Dan untuk surat yang kedua dikirimkan kepada _Khalifah Umar bin Abdul-Aziz_ (berkuasa 717– 720 M). Surat kedua didokumentasikan oleh Abdul Rabbih (860-940 M) dalam karyanya Al-Iqdul Farid.
Potongan surat tersebut berbunyi: "Saya ingin Anda mengirimkan kepada saya seseorang yang dapat mengajarkan Islam kepada saya, dan menjelaskan kepada saya hukum-hukumnya.”

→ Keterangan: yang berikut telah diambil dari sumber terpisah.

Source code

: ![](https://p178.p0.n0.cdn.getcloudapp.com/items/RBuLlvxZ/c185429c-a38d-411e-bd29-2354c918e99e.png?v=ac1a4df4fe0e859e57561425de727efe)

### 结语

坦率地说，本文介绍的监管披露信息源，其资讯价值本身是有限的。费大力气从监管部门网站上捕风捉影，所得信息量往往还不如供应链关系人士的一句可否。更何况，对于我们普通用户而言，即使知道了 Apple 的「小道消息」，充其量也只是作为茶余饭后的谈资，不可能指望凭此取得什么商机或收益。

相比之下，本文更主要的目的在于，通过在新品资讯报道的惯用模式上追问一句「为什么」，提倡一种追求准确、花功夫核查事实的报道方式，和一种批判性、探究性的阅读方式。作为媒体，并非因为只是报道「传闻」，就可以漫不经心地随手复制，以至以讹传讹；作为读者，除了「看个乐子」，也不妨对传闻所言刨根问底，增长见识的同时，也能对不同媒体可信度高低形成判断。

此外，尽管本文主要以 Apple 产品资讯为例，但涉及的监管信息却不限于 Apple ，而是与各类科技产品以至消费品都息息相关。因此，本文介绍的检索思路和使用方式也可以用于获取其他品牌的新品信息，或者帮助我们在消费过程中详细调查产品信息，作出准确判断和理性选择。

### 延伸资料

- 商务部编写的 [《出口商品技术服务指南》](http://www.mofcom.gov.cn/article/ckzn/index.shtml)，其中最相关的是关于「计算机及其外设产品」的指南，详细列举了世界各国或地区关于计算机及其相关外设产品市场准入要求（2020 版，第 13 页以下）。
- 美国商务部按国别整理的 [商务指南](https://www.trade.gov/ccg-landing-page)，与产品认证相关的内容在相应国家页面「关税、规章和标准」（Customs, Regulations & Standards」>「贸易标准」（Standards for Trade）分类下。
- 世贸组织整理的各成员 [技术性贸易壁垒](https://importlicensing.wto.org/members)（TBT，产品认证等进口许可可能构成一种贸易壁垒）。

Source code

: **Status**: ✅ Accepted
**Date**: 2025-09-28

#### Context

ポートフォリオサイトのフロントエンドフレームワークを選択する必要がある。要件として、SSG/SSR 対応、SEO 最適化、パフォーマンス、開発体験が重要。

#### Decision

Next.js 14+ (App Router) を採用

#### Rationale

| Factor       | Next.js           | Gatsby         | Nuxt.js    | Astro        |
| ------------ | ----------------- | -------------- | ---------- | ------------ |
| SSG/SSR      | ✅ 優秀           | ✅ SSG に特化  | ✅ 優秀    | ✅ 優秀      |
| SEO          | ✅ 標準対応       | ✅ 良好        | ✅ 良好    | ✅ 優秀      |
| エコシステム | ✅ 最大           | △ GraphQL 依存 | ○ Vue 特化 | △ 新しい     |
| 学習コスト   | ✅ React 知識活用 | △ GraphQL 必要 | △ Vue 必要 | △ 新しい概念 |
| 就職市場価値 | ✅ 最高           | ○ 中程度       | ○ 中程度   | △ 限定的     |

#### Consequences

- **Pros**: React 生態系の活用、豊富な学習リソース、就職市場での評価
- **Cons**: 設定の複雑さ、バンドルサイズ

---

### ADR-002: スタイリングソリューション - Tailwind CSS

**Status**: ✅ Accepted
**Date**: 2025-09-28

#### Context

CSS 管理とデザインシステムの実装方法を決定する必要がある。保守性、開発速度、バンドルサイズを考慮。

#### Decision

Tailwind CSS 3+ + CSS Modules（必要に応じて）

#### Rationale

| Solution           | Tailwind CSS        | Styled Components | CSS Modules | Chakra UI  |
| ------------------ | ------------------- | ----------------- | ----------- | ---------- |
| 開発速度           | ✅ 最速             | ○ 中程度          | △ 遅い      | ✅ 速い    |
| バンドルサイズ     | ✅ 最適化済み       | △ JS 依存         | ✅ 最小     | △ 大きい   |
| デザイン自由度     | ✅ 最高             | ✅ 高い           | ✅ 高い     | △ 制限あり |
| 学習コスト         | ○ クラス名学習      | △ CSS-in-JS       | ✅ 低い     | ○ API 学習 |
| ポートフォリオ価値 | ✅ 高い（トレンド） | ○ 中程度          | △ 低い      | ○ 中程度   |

Ahli sejarawan _SQ Fatimi_ memperkirakan surat-surat itu diterima Khalifah sekira tahun 100H/717M. Dua surat itu bisa dikatakan sebagai titik awal Islam masuk ke Nusantara meskipun juga Raja Sriwijaya beserta jajaran pemerintahannya sudah berinteraksi dengan para pedagang Islam yang datang ke Nusantara.
Bahkan berdasarkan penelitiannya, sejarawan _Nicko Pandawa_ menyakatan sebenarnya ajaran luhur Islam sudah masuk ke Nusantara sejak masa Khulafaur Rasyidin.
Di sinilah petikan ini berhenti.